» Extrait du document:
Bérenger - un blase pareil, ça ne s'invente pas - tenait son étal au marché couvert, rue du Château d'eau, dans le Xème arrondissement de Paris. A cette époque, j'habitais à quelques encablures , à l'angle de la rue Taylor, et j'avais au marché l'habitude de faire régulièrement mes courses de bouche. En 2005, ce garçon au physique un peu rond, au passé d'ancien marin, a, dans son arrière-boutique, découpé en morceaux son employée, le fils de celle-ci et son petit chien. L'histoire est évidemment affreuse et tragique, mais les circonstances n'ont cessé, par leur caractère grand-guignolesque, d'une certaine façon de m'étonner, et sa narration a parfois suscité chez certains de mes auditeurs un sourire incrédule et parfois amusé.

Tout le quartier s'était longuement apitoyé sur la tristesse de cet homme qui, en cette fin d'hiver, justifiait auprès de tous ses clients sa mine triste et fatiguée par le fait qu'un jour elle s'en était allée sans laisser d'adresse... On sentait bien pourtant, à son récit, qu'il ne pleurait pas seulement l'employée partie.

» Problème à résoudre:
Veuillez transcrire tel quel le passage de l'extrait ci-dessus consacré à Bérenger, en commençant à « Bérenger - un » et en terminant à « et parfois amusé. ».

Enregistrements conservés:

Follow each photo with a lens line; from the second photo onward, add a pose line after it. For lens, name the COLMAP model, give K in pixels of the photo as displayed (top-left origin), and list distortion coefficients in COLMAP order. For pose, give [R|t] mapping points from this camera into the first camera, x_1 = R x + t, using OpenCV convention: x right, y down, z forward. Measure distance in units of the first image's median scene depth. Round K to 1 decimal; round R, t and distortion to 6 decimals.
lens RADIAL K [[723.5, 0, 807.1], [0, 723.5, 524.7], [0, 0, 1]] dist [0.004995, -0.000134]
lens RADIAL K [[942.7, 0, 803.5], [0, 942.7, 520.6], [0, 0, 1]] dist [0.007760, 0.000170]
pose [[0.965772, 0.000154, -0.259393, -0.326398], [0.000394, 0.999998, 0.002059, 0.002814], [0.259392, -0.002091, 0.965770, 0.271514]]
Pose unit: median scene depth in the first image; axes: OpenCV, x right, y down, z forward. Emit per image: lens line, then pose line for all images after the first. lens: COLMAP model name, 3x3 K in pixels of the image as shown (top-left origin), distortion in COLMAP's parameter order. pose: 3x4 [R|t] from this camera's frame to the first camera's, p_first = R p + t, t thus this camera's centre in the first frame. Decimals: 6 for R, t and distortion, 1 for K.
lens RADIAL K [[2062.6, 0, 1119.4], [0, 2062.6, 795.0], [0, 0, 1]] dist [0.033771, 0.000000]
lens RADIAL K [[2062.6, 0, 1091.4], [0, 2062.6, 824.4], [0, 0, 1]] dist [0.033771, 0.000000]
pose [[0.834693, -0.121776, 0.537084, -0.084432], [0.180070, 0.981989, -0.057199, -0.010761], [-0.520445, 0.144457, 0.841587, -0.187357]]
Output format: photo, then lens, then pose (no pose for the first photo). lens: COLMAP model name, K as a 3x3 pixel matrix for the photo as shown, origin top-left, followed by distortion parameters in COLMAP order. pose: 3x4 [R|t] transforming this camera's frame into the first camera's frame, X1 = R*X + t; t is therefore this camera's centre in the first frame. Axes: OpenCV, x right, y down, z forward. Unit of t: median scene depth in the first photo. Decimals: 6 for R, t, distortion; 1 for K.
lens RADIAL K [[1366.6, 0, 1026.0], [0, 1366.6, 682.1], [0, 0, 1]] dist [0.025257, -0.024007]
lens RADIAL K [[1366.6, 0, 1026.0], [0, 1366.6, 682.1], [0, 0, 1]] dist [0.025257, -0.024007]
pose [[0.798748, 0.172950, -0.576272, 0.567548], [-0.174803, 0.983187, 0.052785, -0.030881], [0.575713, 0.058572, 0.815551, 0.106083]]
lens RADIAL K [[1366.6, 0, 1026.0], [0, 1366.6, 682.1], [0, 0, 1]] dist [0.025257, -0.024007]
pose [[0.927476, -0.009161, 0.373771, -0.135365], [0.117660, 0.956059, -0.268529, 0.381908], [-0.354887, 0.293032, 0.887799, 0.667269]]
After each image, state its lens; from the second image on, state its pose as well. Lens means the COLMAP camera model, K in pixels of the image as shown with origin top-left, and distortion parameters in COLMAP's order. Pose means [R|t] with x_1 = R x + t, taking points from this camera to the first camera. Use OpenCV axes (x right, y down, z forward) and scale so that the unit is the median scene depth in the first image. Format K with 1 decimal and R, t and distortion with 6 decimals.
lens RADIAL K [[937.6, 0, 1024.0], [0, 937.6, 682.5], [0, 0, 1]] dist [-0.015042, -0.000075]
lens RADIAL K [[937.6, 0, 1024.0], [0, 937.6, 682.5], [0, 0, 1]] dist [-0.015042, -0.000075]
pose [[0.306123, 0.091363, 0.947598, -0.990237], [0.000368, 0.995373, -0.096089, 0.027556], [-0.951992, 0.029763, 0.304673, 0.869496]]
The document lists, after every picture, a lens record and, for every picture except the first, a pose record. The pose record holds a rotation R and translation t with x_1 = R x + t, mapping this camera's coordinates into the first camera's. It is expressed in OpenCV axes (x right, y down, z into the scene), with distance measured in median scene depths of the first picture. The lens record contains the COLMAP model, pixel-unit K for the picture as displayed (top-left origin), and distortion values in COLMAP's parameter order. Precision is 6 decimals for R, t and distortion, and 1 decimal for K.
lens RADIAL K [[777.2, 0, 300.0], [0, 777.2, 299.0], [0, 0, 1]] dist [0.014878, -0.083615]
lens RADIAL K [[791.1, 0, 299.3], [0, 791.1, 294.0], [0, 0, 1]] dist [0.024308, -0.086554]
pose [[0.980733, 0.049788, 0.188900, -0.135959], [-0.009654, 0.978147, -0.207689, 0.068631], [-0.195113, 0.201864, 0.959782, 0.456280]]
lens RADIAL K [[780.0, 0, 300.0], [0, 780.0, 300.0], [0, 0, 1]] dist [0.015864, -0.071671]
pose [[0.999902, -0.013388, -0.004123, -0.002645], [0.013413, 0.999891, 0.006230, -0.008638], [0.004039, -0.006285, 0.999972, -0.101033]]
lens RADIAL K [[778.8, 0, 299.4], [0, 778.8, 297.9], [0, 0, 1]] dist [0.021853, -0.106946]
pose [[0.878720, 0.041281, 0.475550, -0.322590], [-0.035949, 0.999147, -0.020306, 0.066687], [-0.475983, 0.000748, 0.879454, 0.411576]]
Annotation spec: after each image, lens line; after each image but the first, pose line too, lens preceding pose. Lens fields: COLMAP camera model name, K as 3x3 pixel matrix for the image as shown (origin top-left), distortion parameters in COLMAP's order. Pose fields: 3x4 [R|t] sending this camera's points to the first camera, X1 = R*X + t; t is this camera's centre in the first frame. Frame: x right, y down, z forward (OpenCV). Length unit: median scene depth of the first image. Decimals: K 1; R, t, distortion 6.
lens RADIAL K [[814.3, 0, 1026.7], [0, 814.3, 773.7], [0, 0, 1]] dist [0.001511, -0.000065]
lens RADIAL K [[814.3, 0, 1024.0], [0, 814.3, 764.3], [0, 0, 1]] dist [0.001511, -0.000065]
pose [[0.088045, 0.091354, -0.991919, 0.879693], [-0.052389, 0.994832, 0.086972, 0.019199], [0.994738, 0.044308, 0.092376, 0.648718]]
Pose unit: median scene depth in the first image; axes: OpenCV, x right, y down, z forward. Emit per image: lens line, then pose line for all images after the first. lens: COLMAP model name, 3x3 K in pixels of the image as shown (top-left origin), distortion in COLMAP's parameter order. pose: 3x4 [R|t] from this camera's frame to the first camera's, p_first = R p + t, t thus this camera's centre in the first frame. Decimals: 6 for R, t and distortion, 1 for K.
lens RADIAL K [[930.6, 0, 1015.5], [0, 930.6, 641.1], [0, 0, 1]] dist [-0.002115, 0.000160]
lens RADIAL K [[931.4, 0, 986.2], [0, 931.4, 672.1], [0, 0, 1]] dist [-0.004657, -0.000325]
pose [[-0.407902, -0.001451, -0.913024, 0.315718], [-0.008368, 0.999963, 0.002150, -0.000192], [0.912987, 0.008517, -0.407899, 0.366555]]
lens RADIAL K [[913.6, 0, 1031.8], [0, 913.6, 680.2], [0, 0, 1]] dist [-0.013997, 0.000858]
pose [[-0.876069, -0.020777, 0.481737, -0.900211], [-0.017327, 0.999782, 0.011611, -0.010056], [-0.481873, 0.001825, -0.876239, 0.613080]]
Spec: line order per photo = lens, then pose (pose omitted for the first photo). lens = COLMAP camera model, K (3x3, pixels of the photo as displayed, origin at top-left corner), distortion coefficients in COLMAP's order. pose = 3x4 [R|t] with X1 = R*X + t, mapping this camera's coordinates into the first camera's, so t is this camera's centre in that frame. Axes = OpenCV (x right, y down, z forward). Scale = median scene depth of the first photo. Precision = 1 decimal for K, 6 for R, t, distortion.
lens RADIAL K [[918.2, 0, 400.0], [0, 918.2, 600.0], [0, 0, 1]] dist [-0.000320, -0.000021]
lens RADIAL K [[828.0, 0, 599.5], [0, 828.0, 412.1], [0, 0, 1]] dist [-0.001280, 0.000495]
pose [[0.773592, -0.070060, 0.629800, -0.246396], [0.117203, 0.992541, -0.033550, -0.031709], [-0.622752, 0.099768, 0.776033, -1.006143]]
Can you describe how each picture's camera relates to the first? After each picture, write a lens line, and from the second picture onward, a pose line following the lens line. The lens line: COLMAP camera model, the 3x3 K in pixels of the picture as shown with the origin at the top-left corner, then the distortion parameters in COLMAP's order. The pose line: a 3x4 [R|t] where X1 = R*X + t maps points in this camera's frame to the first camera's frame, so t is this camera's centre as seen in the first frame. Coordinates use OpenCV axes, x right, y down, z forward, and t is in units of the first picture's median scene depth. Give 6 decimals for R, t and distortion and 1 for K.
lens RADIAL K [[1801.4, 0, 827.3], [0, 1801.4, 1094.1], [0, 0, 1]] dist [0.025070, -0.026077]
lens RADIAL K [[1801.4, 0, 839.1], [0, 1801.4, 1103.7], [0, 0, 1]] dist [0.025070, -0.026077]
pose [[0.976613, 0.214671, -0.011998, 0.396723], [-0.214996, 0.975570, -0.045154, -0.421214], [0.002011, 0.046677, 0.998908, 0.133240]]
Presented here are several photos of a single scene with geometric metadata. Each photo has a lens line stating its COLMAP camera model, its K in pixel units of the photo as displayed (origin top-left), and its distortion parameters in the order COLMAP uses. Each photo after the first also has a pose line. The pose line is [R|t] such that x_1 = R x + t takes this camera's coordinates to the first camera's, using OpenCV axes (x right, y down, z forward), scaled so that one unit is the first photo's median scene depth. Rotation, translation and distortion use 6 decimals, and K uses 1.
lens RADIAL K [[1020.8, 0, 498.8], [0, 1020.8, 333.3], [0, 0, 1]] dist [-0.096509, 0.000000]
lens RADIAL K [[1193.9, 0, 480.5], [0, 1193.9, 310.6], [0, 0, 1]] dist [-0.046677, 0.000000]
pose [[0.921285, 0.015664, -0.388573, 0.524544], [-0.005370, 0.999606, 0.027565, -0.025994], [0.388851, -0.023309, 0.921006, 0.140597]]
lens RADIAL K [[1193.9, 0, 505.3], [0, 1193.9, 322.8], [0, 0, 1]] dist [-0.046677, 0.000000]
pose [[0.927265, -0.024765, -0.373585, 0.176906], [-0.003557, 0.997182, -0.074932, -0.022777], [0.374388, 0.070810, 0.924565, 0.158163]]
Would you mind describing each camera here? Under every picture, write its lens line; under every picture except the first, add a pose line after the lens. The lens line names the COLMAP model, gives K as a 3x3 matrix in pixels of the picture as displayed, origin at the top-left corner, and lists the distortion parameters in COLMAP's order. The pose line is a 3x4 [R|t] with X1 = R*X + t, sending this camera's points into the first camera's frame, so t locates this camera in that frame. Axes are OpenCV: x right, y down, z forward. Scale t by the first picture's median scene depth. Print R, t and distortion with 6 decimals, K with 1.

» Réponse apportée:
Bérenger - un blase pareil, ça ne s'invente pas - tenait son étal au marché couvert, rue du Château d'eau, dans le Xème arrondissement de Paris. A cette époque, j'habitais à quelques encablures , à l'angle de la rue Taylor, et j'avais au marché l'habitude de faire régulièrement mes courses de bouche. En 2005, ce garçon au physique un peu rond, au passé d'ancien marin, a, dans son arrière-boutique, découpé en morceaux son employée, le fils de celle-ci et son petit chien. L'histoire est évidemment affreuse et tragique, mais les circonstances n'ont cessé, par leur caractère grand-guignolesque, d'une certaine façon de m'étonner, et sa narration a parfois suscité chez certains de mes auditeurs un sourire incrédule et parfois amusé.